No regresé al camarote.
Me encerré en el baño de invitados y presioné dos veces el broche.
Una pequeña vibración confirmó que la señal había salido.
Mi padre me había explicado una sola cosa sobre aquel dispositivo:
—Si lo activas, no intentes hacerte la heroína. Deja que te encuentren.
Eso hice.
Cuando Flynn entró veinte minutos después, fingí seguir aturdida.
—Ahí estás —dijo dulcemente—. Te estaba buscando.
—Me siento peor.
Sonrió.
—Descansa. Esta noche te sentirás mejor.
No sabía que el protocolo de emergencia del yate ya había enviado una alerta a tierra y a la empresa responsable de nuestra seguridad.
Tampoco sabía que yo había activado la grabadora de mi teléfono antes de bajar las escaleras.
A las once y media, el clima empeoró.
Flynn apareció junto a mi cama.
—Necesitas aire.
—No puedo caminar.
—Yo te ayudo.
Me sostuvo por la cintura.
Aquella vez no tomé nada de lo que me ofreció.
Aun así, mis piernas seguían débiles.
Cuando llegamos al pasillo que conducía a cubierta, escuchamos pasos.
Flynn se detuvo.
El capitán apareció acompañado por dos tripulantes.
—Señor Sterling, necesitamos que vuelva al interior.
Flynn frunció el ceño.
—¿Qué ocurre?
—Tenemos instrucciones de regresar al puerto.
—Este yate es de mi esposa.
El capitán me miró.
—Precisamente.
Flynn comprendió entonces que algo estaba mal.
—Tessa —susurró—, ¿qué hiciste?
Saqué el teléfono.
—Escucharte.
Su rostro cambió.
Aidan y Fiona aparecieron detrás.
Durante unos segundos nadie habló.
Entonces reproduje parte de la conversación.
La voz de Flynn llenó el pasillo:
—Luego un empujón suave. El océano hará el resto.
Fiona se agarró a la pared.
—Eso está sacado de contexto.
—¿En qué contexto suena mejor? —pregunté.
No discutí más.
El yate regresó a puerto y entregué la grabación y la información sobre lo que me habían estado administrando a las autoridades y a profesionales médicos.
También llamé a mis padres.
Su viaje a la montaña fue cancelado inmediatamente.

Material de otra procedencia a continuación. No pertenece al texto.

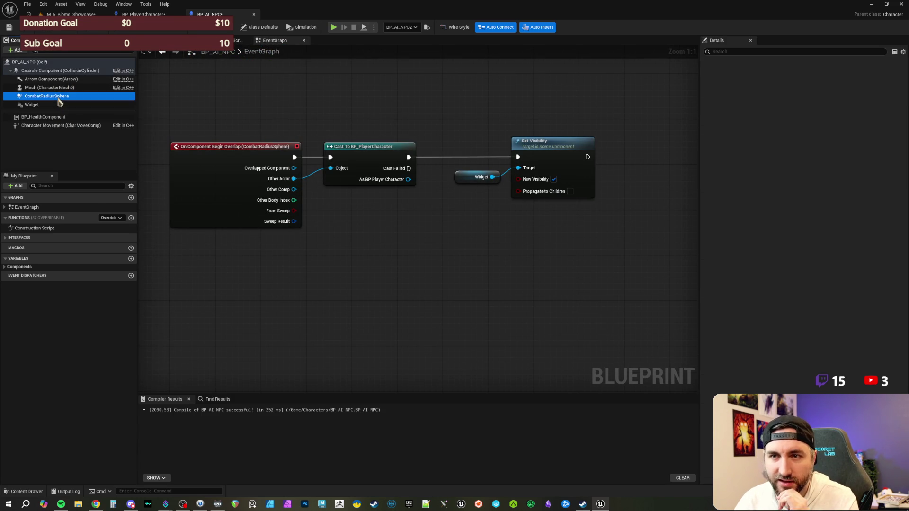
right_click(59, 100)
mouse_move(105, 124)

Después llegó la segunda sorpresa.
El supuesto poder notarial que Flynn decía tener no le daba los derechos que presumía.
Y varios movimientos que había intentado preparar usando mi nombre quedaron bajo revisión.
La amante tampoco permaneció en silencio cuando comprendió la gravedad de la situación.
Entregó mensajes en los que Flynn hablaba de casarse conmigo como una “operación” y prometía que pronto tendría acceso a una fortuna.
Meses después, durante el proceso de divorcio, Flynn consiguió hacerme llegar una pregunta:
—¿Cuándo dejaste de confiar en mí?
Pensé en las pastillas.
En el océano.
En sus padres brindando.
Pero la respuesta era más sencilla.
—Cuando descubrí que tú nunca confiaste en que yo pudiera salvarme.
Mi recuperación llevó tiempo.
También recuperar la sensación de seguridad.
Pero una mañana volví al mismo yate con mis padres.
El mar estaba tranquilo.
Mi padre señaló el pequeño broche que todavía llevaba guardado.
—Te dije que lo usaras si alguna vez no podías llamar.
Negué.
—No fue el broche lo que me salvó.
—¿Entonces?
Miré hacia el horizonte.
—Escuchar antes de que fuera demasiado tarde.

Flynn había elegido un yate en medio del Caribe porque creyó que allí yo estaría completamente aislada.
Lo que nunca imaginó fue que la misma embarcación que había elegido como mi jaula…
sería la primera en pedir ayuda por mí.